Philadelphia-born Joseph Pennell, spent the first two decades of his career abroad, living primarily in London, where he became a close associate of Whistler. Here, he represents the main facade of Rouen's medieval cathedral, in northern France, a scaffolding erected at one end and figures walking on the plaza. The artist printed about ninety proofs.
Like his friend and mentor, James Abbott McNeill Whistler, Pennell trimmed the margins on this work and left a tab at the bottom with his pencil signature.
Joseph Pennell was born on July 4, 1857, Independence Day, in Philadelphia to Quaker parents.
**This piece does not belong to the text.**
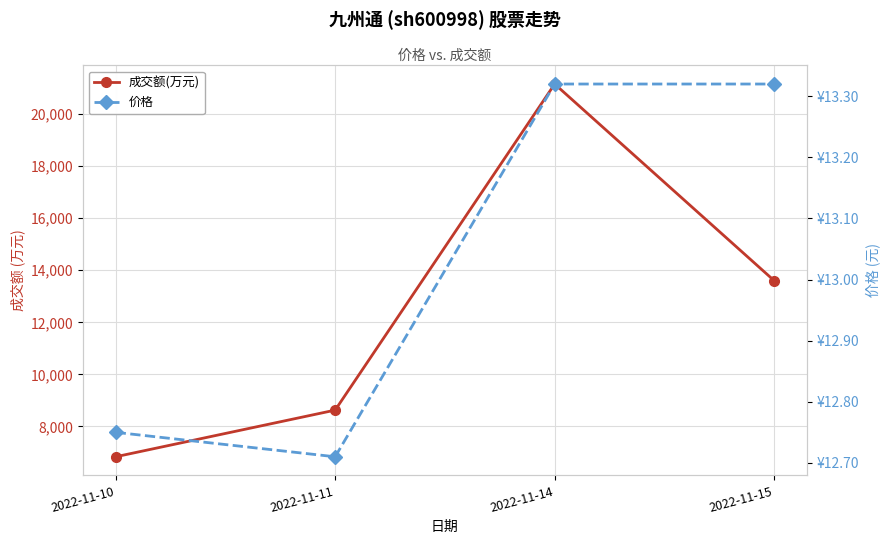

What is the value of the 价格 point at the 3rd from the left?

13.3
He studied at the Pennsylvania Academy of Fine Arts and the Pennsylvania School of Industrial Art. A lithographer, etcher, author, educator, lecturer, and illustrator, Pennell is considered by many to be the dean of American printmaking.
By 1882 he was illustrating for Scribner's Magazine and The Century and received a commission for illustrating a book on Tuscany. In 1884 he traveled to Europe and settled in London. He produced numerous books, both as an author and as an illustrator, many of them in collaboration with his wife, author Elizabeth Robins Pennell. In London his friends included many of the most notable creative figures of the day, including the writers George Bernard Shaw and Robert Louis Stevenson and the painters John Singer Sargent and James McNeill Whistler. His close acquaintance with Whistler led the Pennells to undertake a biography of that artist in 1906, and, after some litigation with Whistler's executrix for the right to use his letters, the book was published in 1908.
In 1912 Pennell left London for Panama where he created a series of lithographs rendering the building of the Panama Canal. He voyaged via steamer along the Pacific Coast to San Francisco where he created numerous etchings of San Francisco from Chinatown to the Cliff House. While in San Francisco he influenced the founding of the California Society of Etchers.
In 1915, Pennell chaired the group Jury for Etchings and Engravings of the Panama-Pacific International Exposition where over 2200 prints were exhibited and an entire gallery was devoted to his work. Pennell was a member of numerous organizations, including the Society of Painter-Etchers in London and first president of the Senefelder Club. His tutelage of artists and scholars continue with his Etchers and Etching and Lithography and Lithographers and his bequeath of his collection of prints and drawings to the Library of Congress.
During his lifetime Pennell produced more than 900 etchings and mezzotints and more than 600 lithographs on architectural and landscape subjects ranging from the Panama Canal and Yosemite National Park to the factories of England and the temples of Greece. Pennell distinguished himself not only as one of America’s most talented etchers but also as a promotional genius who helped to spur the revival of printnmaking and print collecting during the first two decades of the 20th century.